Could you find every line in the entries below that holds the word "este" and copy it?

- - - -

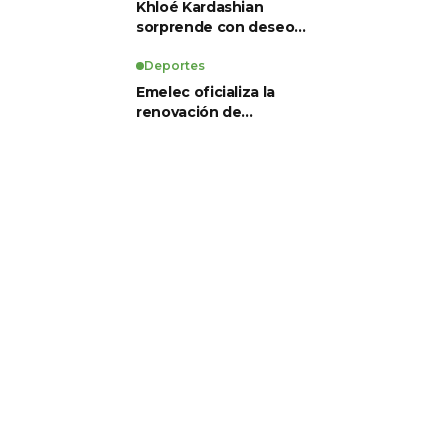
Khloé Kardashian
sorprende con deseo
de preservación
corporal y revela sus
Deportes
tratamientos estéticos
Emelec oficializa la
renovación de
Guillermo Duró como
director técnico para
2026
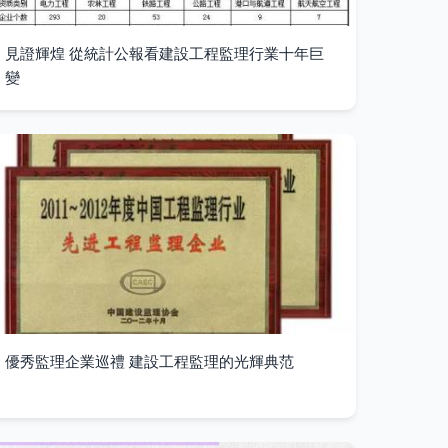
見證輝煌 從統計公報看建設工程監理行業十年巨
變
優秀監理企業巡禮 建設工程監理的光輝典范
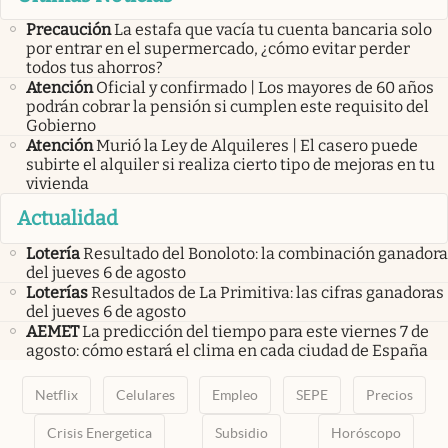
Precaución
La estafa que vacía tu cuenta bancaria solo
por entrar en el supermercado, ¿cómo evitar perder
todos tus ahorros?
Atención
Oficial y confirmado | Los mayores de 60 años
podrán cobrar la pensión si cumplen este requisito del
Gobierno
Atención
Murió la Ley de Alquileres | El casero puede
subirte el alquiler si realiza cierto tipo de mejoras en tu
vivienda
Actualidad
Lotería
Resultado del Bonoloto: la combinación ganadora
del jueves 6 de agosto
Loterías
Resultados de La Primitiva: las cifras ganadoras
del jueves 6 de agosto
AEMET
La predicción del tiempo para este viernes 7 de
agosto: cómo estará el clima en cada ciudad de España
Netflix
Celulares
Empleo
SEPE
Precios
Crisis Energetica
Subsidio
Horóscopo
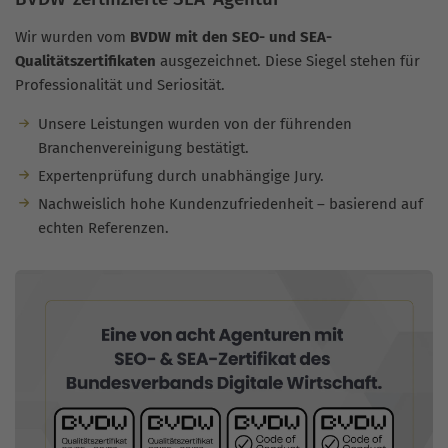
Wir wurden vom
BVDW mit den SEO- und SEA-
Qualitätszertifikaten
ausgezeichnet. Diese Siegel stehen für
Professionalität und Seriosität.
Unsere Leistungen wurden von der führenden
Branchenvereinigung bestätigt.
Expertenprüfung durch unabhängige Jury.
Nachweislich hohe Kundenzufriedenheit – basierend auf
echten Referenzen.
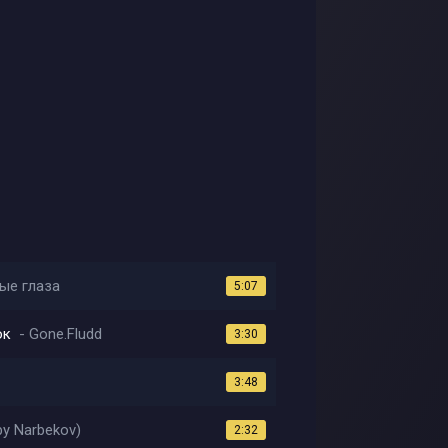
ые глаза
5:07
ок
Gone.Fludd
3:30
3:48
by Narbekov)
2:32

- - - -

◆ **Task answer**:
podrán cobrar la pensión si cumplen este requisito del
La predicción del tiempo para este viernes 7 de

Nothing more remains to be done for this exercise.